Bem, acho que todo bom ouvinte de rock já ouviu falar no Ozzy. Até quem não sabe quem ele é já ouviu falar. Mas para quem mora em outro planteta, é bom pelo menos fazer um resumo sobre ele.


Fotos: Ozzy ontem e hoje


Ozzy Osborne foi o vocalista de uma das primeira bandas de heavy metal, o Black Sabbath. Tempos depois fez carreira solo. Como foi um dos pioneiros do heavy metal, Ozzy iniciou a primeira linha estética do rock ligada ao ocultismo, demônio e bruxarias (e coisas do gênero). Obviamente que tudo isso foi apenas uma jogada comercial, criando assim um novo estilo estético dentro do rock e por fim recrutando fãs que admirassem esse tipo de coisa.
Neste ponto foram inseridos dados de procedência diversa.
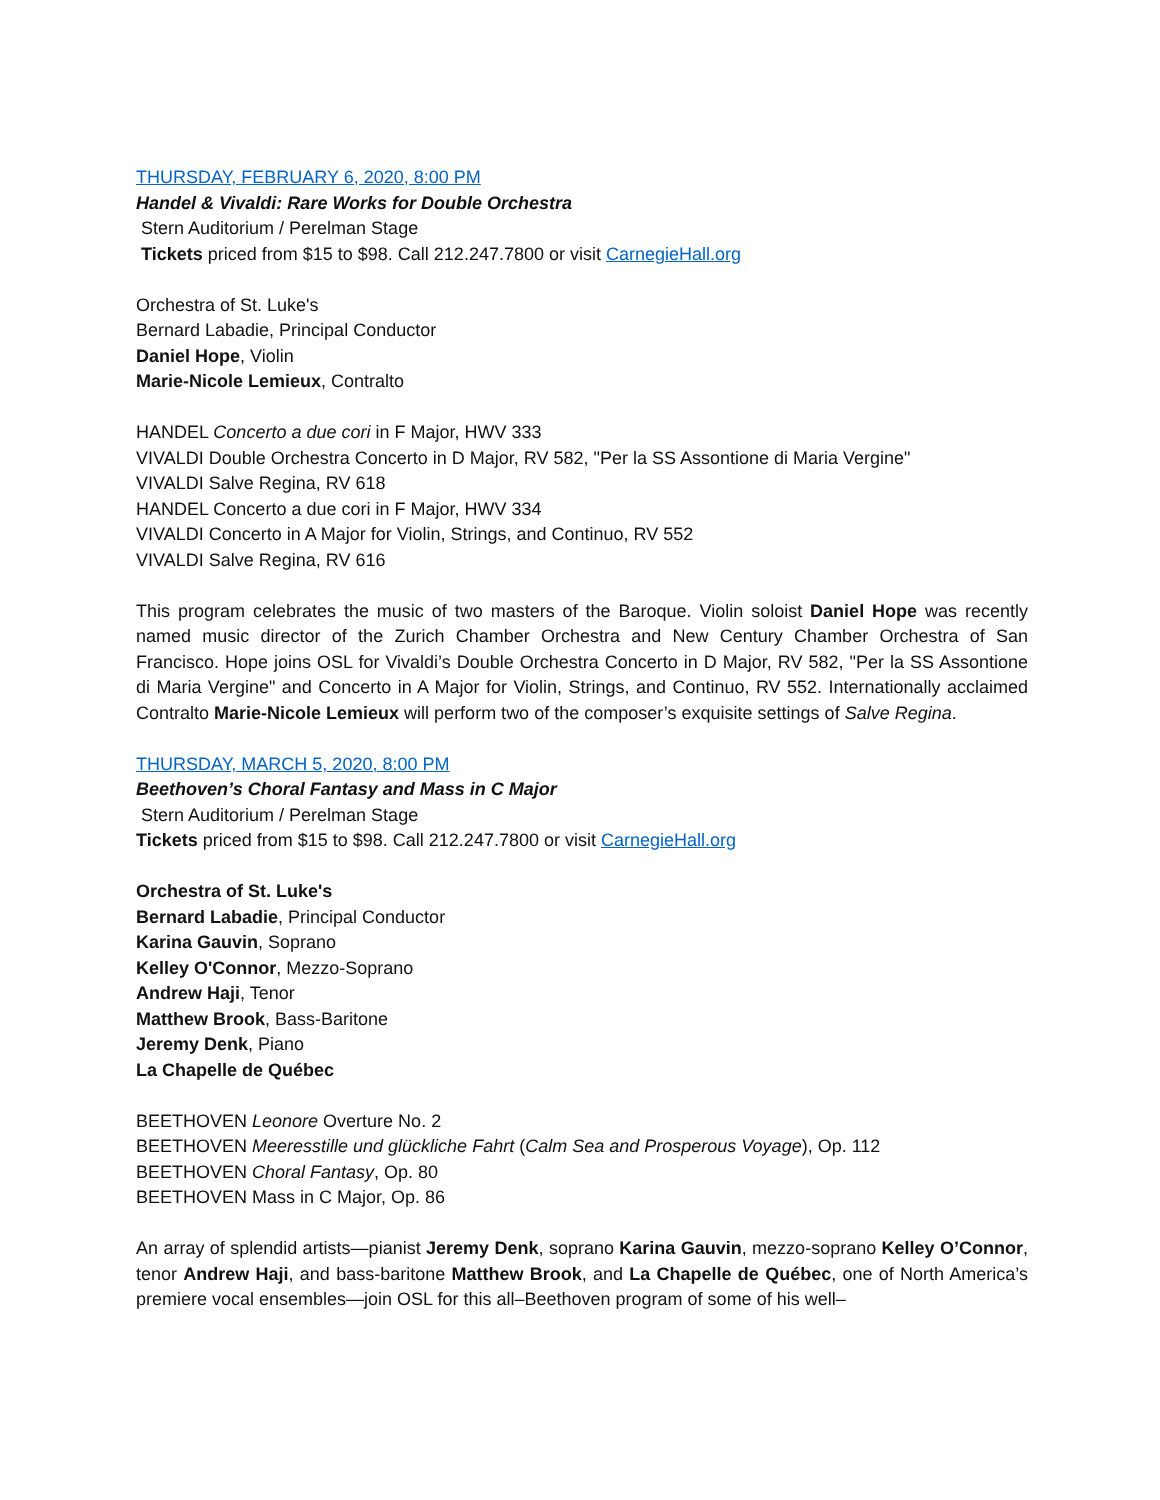THURSDAY, FEBRUARY 6, 2020, 8:00 PM
Handel & Vivaldi: Rare Works for Double Orchestra
Stern Auditorium / Perelman Stage
Tickets priced from $15 to $98. Call 212.247.7800 or visit CarnegieHall.org
Orchestra of St. Luke's
Bernard Labadie, Principal Conductor
Daniel Hope, Violin
Marie-Nicole Lemieux, Contralto
HANDEL Concerto a due cori in F Major, HWV 333
VIVALDI Double Orchestra Concerto in D Major, RV 582, "Per la SS Assontione di Maria Vergine"
VIVALDI Salve Regina, RV 618
HANDEL Concerto a due cori in F Major, HWV 334
VIVALDI Concerto in A Major for Violin, Strings, and Continuo, RV 552
VIVALDI Salve Regina, RV 616
This program celebrates the music of two masters of the Baroque. Violin soloist Daniel Hope was recently named music director of the Zurich Chamber Orchestra and New Century Chamber Orchestra of San Francisco. Hope joins OSL for Vivaldi’s Double Orchestra Concerto in D Major, RV 582, "Per la SS Assontione di Maria Vergine" and Concerto in A Major for Violin, Strings, and Continuo, RV 552. Internationally acclaimed Contralto Marie-Nicole Lemieux will perform two of the composer’s exquisite settings of Salve Regina.
THURSDAY, MARCH 5, 2020, 8:00 PM
Beethoven’s Choral Fantasy and Mass in C Major
Stern Auditorium / Perelman Stage
Tickets priced from $15 to $98. Call 212.247.7800 or visit CarnegieHall.org
Orchestra of St. Luke's
Bernard Labadie, Principal Conductor
Karina Gauvin, Soprano
Kelley O'Connor, Mezzo-Soprano
Andrew Haji, Tenor
Matthew Brook, Bass-Baritone
Jeremy Denk, Piano
La Chapelle de Québec
BEETHOVEN Leonore Overture No. 2
BEETHOVEN Meeresstille und glückliche Fahrt (Calm Sea and Prosperous Voyage), Op. 112
BEETHOVEN Choral Fantasy, Op. 80
BEETHOVEN Mass in C Major, Op. 86
An array of splendid artists—pianist Jeremy Denk, soprano Karina Gauvin, mezzo-soprano Kelley O’Connor, tenor Andrew Haji, and bass-baritone Matthew Brook, and La Chapelle de Québec, one of North America’s premiere vocal ensembles—join OSL for this all–Beethoven program of some of his well–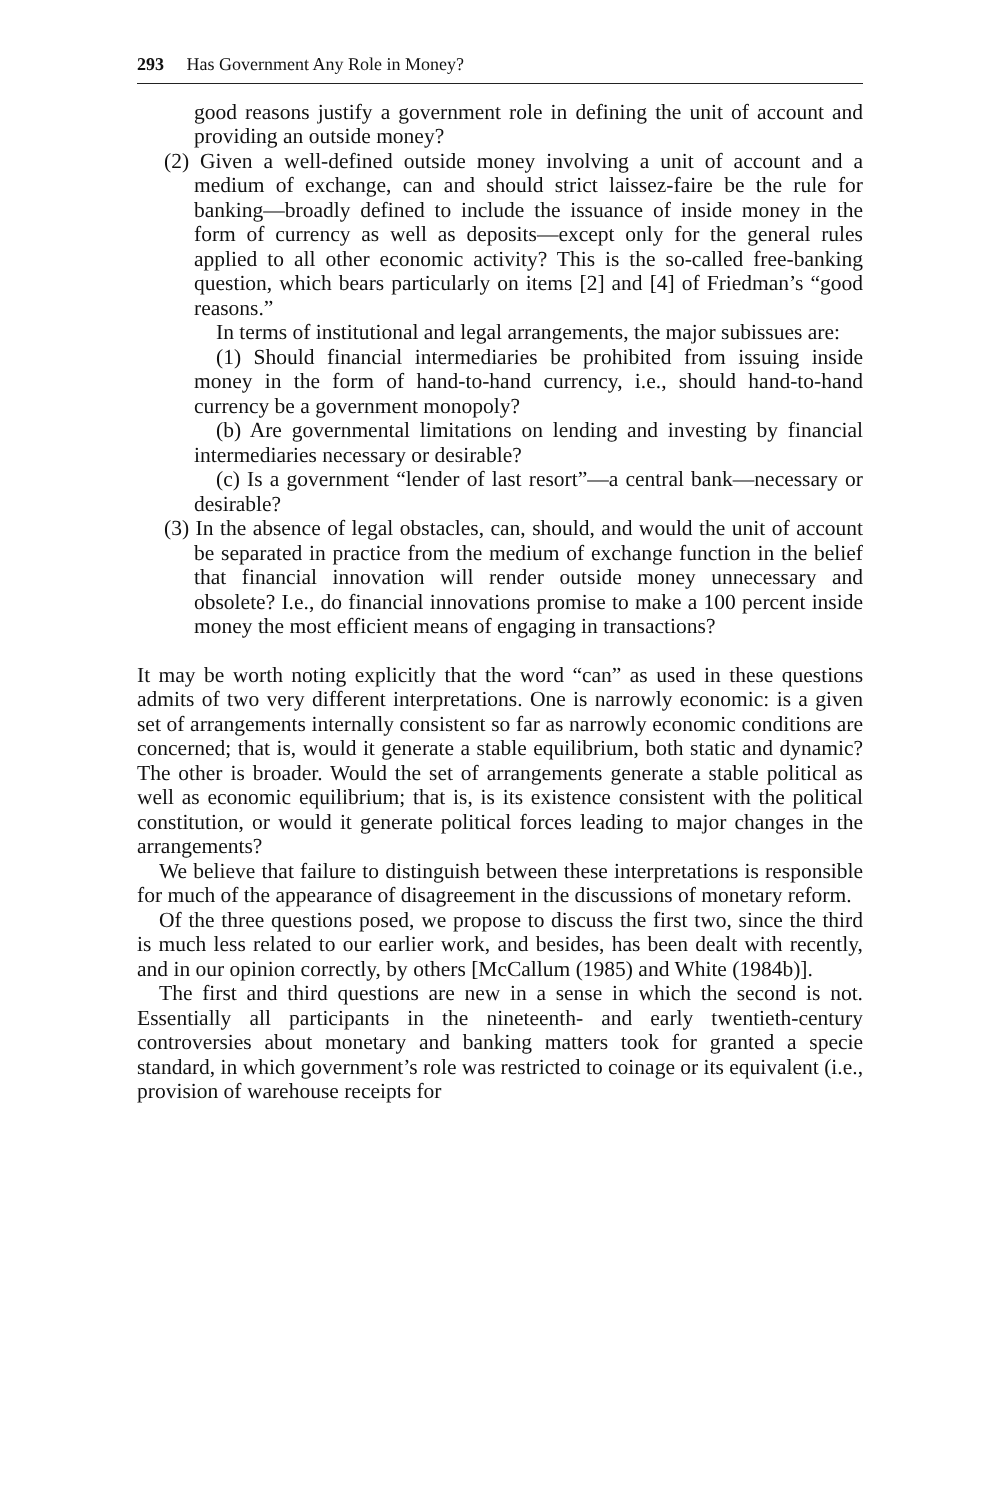293 Has Government Any Role in Money?
good reasons justify a government role in defining the unit of account and providing an outside money?
(2) Given a well-defined outside money involving a unit of account and a medium of exchange, can and should strict laissez-faire be the rule for banking—broadly defined to include the issuance of inside money in the form of currency as well as deposits—except only for the general rules applied to all other economic activity? This is the so-called free-banking question, which bears particularly on items [2] and [4] of Friedman’s “good reasons.”
In terms of institutional and legal arrangements, the major subissues are:
(1) Should financial intermediaries be prohibited from issuing inside money in the form of hand-to-hand currency, i.e., should hand-to-hand currency be a government monopoly?
(b) Are governmental limitations on lending and investing by financial intermediaries necessary or desirable?
(c) Is a government “lender of last resort”—a central bank—necessary or desirable?
(3) In the absence of legal obstacles, can, should, and would the unit of account be separated in practice from the medium of exchange function in the belief that financial innovation will render outside money unnecessary and obsolete? I.e., do financial innovations promise to make a 100 percent inside money the most efficient means of engaging in transactions?
It may be worth noting explicitly that the word “can” as used in these questions admits of two very different interpretations. One is narrowly economic: is a given set of arrangements internally consistent so far as narrowly economic conditions are concerned; that is, would it generate a stable equilibrium, both static and dynamic? The other is broader. Would the set of arrangements generate a stable political as well as economic equilibrium; that is, is its existence consistent with the political constitution, or would it generate political forces leading to major changes in the arrangements?
We believe that failure to distinguish between these interpretations is responsible for much of the appearance of disagreement in the discussions of monetary reform.
Of the three questions posed, we propose to discuss the first two, since the third is much less related to our earlier work, and besides, has been dealt with recently, and in our opinion correctly, by others [McCallum (1985) and White (1984b)].
The first and third questions are new in a sense in which the second is not. Essentially all participants in the nineteenth- and early twentieth-century controversies about monetary and banking matters took for granted a specie standard, in which government’s role was restricted to coinage or its equivalent (i.e., provision of warehouse receipts for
De qualquer forma, em meados dos anos 80, em um show, algum fã muito maluco jogou um morcego (de verdade) no palco. Ozzy, que era o representante do demônio, fez o que todo e qualquer representante do demônio faria: arrancou a cabeça do morcego com os dentes, jogou o corpo do animal de volta para a platéia e cospiu a cabeça no meio do povo.

Acontece que na verdade Ozzy não é maluco, e isso é muito importante de se frisar, porque quando é visto na televisão, você ainda pode achar ele meio maluco, mas são apenas seqüelas do rockstar way of life, ou uso pesado de entorpecentes. Na época, segundo ele próprio em uma entrevista, só fazia show muito bêbado. Mas realmente bêbado. Mas o fato é que ele estava tão bêbado que imaginou que o morcego fosse de brinquedo e fez o que fez.

O resultado foi que ele teve que tomar várias drogas anti-rábicas e sofreu muitos efeitos colaterais por isso. O importante é que esse acontecimento marcou a história do rock e sua carreira para sempre. Sempre será lembrado como o maluco que arrancou a cabeça de um morcego com os dentes.